Too funny! Didn't see that one coming.

I hear what you're saying though. I'll play around wth the rock configuration a bit more. Also, I could run the anubia and fern the entire length of the tank.


----------



## harold (Mar 8, 2008)

Here is my new layout. Not great but I think better.


----------



## macclellan (Dec 22, 2006)

looks better.

anubias barteri nana isn't much of a background plant, you'll find. better in the midground, next to those rocks.


----------



## harold (Mar 8, 2008)

Ok. I promise this is my last change.

I really like what I ended up with here. This will be a simple tank that will allow me to introduce myself to live plants without investing alot of money. This also give me the Iwagumi look I was going for!









And if I have success with the anubia maybe I'll add some java fern and moss.

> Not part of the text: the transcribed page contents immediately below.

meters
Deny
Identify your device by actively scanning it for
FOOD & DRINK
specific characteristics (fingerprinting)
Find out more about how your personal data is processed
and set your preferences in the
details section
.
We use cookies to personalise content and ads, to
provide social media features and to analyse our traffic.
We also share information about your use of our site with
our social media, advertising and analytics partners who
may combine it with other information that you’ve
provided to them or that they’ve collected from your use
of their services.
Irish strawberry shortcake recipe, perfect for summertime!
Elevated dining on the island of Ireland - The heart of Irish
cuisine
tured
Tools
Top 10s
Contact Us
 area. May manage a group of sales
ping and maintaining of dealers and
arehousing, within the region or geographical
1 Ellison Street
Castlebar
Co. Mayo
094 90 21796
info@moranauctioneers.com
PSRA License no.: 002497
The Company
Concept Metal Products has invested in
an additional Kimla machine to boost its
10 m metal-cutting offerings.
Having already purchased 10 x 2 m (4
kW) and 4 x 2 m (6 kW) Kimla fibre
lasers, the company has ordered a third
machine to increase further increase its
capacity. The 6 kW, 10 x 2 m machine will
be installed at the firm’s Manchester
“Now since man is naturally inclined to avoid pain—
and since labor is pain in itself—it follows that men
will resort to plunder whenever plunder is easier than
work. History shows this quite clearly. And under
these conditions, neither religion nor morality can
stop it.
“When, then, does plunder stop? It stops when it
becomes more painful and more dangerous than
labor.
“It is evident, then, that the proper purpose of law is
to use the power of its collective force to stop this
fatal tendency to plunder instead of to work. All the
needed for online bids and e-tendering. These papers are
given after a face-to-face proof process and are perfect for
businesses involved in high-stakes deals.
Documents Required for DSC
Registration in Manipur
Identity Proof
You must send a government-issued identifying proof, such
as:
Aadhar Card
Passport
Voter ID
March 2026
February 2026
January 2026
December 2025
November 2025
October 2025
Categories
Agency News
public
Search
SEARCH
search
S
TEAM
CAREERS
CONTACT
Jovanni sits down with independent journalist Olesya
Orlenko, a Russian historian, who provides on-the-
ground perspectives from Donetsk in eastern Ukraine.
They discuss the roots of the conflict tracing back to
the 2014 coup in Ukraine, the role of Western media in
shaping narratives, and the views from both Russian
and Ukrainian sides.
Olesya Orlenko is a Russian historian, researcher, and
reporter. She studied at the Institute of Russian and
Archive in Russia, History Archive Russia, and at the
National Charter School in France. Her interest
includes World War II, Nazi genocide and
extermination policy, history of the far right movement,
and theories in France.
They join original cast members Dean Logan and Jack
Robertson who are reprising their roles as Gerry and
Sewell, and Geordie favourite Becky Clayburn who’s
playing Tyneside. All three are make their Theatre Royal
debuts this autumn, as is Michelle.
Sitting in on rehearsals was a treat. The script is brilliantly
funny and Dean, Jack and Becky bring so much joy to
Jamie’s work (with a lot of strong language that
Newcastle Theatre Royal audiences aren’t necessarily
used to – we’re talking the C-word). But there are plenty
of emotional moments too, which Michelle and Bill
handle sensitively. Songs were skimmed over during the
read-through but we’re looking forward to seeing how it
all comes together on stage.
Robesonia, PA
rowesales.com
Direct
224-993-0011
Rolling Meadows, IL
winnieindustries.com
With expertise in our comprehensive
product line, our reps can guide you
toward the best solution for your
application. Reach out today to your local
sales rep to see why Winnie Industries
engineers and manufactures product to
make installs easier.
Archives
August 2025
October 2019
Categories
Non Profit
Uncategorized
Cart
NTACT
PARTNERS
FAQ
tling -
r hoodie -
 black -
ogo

10 gallon currently contains...
Substrate: river rocks from dollar store
Rocks from backyard

Will soon have...
Several anubia nana plants 
5 or 7 rasboras
1 mystery snail

Comments and feedback appreciated. Thanks!


----------



## lauraleellbp (Feb 3, 2008)

ROFLMBO @ "last change"

That will NEVER happen- not for ANY of us; what you're starting off with now is just the very beginning of a lifetime addiction.... hehehehe:help: 

I like it, BTW- nice, clean and simple. :thumbsup:


----------